Two Christian congregations and at least 40 Allentown senior citizens were left without a place to gather after a three-alarm fire Thursday ripped through the roof of the church where they assemble.
The three-alarm blaze began at 4:14 p.m. while workers were on the roof of the church at 631 E. Warrington Ave., Pittsburgh public safety spokeswoman Sonya Toler said.
Ripley & Sons Construction workers hired by Hilltop United Methodist Church told the Rev. Sue Hutchins that something caught fire while they were working on the roof, she said. A news release from Pittsburgh’s public safety department confirmed the blaze was caused by workers who were using propane torches to repair the roof and gutters.
“It’s pretty devastating, but God is bigger than any fire,” said Rev. Hutchins, whose congregation, along with Redeemer On The Mount, and the Allentown Senior Citizen Center are housed in the church.
She said she was working in her house next door when she saw burning material falling from the roof. She then helped ensure that those in the senior center were moved to safety and that the roofers were OK.
A third alarm was called by 5:06 p.m. in deference to firefighters’ safety in Thursday’s steamy weather, Ms. Toler said.
Chief Jones said fires in churches can be “very difficult” to extinguish because of the vaulted ceilings.

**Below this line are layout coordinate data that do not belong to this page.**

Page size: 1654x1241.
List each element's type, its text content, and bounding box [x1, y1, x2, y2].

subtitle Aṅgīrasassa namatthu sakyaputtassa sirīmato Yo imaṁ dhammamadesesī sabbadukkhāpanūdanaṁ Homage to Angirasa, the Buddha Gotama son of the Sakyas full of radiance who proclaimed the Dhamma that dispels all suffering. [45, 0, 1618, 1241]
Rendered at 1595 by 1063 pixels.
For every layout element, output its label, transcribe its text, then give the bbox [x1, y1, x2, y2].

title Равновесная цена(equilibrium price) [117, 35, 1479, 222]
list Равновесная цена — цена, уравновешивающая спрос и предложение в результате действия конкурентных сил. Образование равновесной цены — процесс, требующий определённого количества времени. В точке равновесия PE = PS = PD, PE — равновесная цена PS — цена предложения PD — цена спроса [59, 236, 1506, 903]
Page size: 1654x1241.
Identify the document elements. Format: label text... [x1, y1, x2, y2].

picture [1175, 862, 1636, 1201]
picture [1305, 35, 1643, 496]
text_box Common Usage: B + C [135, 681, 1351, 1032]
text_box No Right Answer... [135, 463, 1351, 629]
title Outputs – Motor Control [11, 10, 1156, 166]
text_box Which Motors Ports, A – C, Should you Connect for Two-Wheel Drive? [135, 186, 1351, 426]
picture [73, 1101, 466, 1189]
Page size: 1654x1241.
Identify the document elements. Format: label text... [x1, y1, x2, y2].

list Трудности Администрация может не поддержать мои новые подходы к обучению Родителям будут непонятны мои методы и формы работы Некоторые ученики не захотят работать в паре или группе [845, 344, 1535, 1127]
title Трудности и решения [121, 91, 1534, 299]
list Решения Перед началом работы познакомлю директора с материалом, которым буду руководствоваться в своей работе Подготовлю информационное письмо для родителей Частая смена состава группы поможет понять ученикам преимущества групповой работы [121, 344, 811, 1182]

Firefighters removed items from the sanctuary that they believed to be of sentimental value to the congregations, such as plaques and items used in religious services, the chief said. But a conservative estimate of the damage was set at $1.5 million, the public safety department said in its release.
“It’s a small step, considering the amount of damage,” he said.
No one was injured in the fire, Ms. Toler said. A roofer hyperventilated but declined care, she said.
Rev. Hutchins said the construction company has done work at the church many times. A message left for Ripley & Sons was not returned Thursday night.
The sanctuary had extensive water damage and the ceiling collapsed in several places, Chief Jones said.
The building will be assessed by the city Bureau of Building Inspection to determine if it needs to be demolished or can be renovated.
City council president Bruce Kraus, whose district includes Allentown, was at the scene and said at least 40 people depend on the senior center every day for programming such as entertainment, socialization and lunch.
The Brashear Association runs the center.
“It’s sort of the heartbeat of Allentown,” Mr. Kraus said of the building, which also hosts community meetings.